Wednesday, July 8, 2015

Why is there the usual political partisanship? Thomas Sowell (Part 2)

Part 1 here.

On the constrained and unconstrained visions.

Thomas Sowell : "with visions it is different. These are the implicit assumptions with which you operate. You may not articulate them even to yourself, but you are assuming certain things when you talk or when you think. Seldom are those things spelled out."
Sowell's 'visions' are basically views about two things: human nature and social knowledge. 
To take human nature first: the constrained vision has a sober and unsentimental view about it. It holds that human nature is essentially fixed – people are as we find them, exhibiting a mixture of motives, some social and some anti-social. Thus, if it is to succeed, public policy has to run with the grain of human nature as we know it and to avoid assuming that it will change in such a way as to help policy to succeed. This means that, in order to improve society, we must focus on institutions and try to understand the incentives people have to behave in social or anti-social ways. 
The unconstrained vision, by contrast, is optimistic about improving human nature. It sees people as naturally social and perfectible. Public policy is therefore not a matter of incentives but of freeing people to realise their natural, and naturally good, selves and educating them to conform to a new order.
A quite concise summary helpfully provided by New Zealand?

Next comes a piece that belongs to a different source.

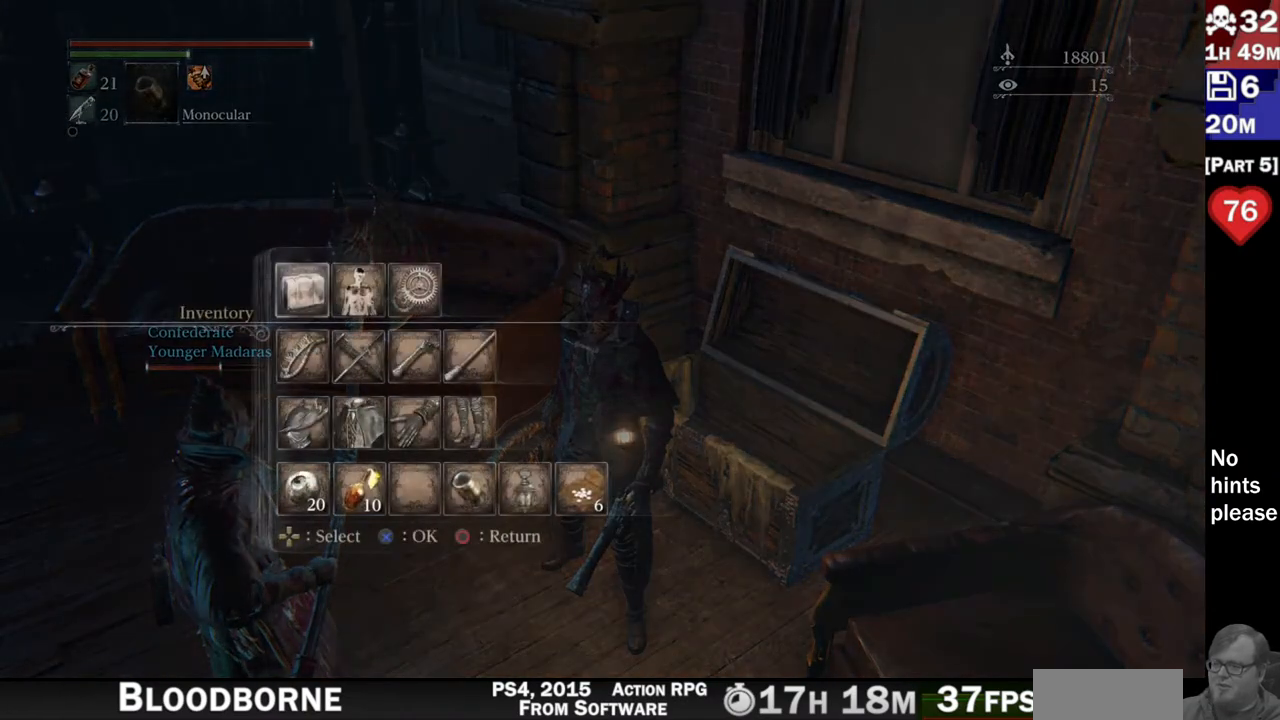
{"dt_ms": 500, "buttons": [], "left_stick": "center", "right_stick": "center", "button_events": [[83, "CROSS", "down"], [200, "CROSS", "up"]]}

Finally, Thomas Sowell provides useful real life historical examples. The American Revolution and the French Revolution.
Well in France the idea was that if you simply put the right people in charge and created the right institutions, then all these problems would go away. In the United States, it was assumed from the outset that there were very limited things you could do and what you needed to do above all was to minimize the damage done by the flaws of human nature. This is why the United States for example has the Constitution, so much lamented by some of those who believe in the French Revolution in which this group is offset by that group and nobody can sort of run wild. If you believe that what you need is to have the right leaders who love the people and so on, a Messiah as it were, then your problems are solved. But if you do not believe there is any political Messiah, and you believe that you have to make sure that all people are restrained in what they are able to do, then you have the separation of power, you have elections, you have Constitutions, you have all kinds of things hemming you in. According to Houssay who was a great supporter of the French Revolution, could not understand why there was this separation of powers. Not even when at the end of his life, he was arbitrarily thrown into prison where he continued to write about why the Americans have this separation of power. And of course if there is going to be a separation of power he would not be rotting in prison. 
In other words, in the constrained vision, human nature = good. In the unconstrained vision, human nature = bad.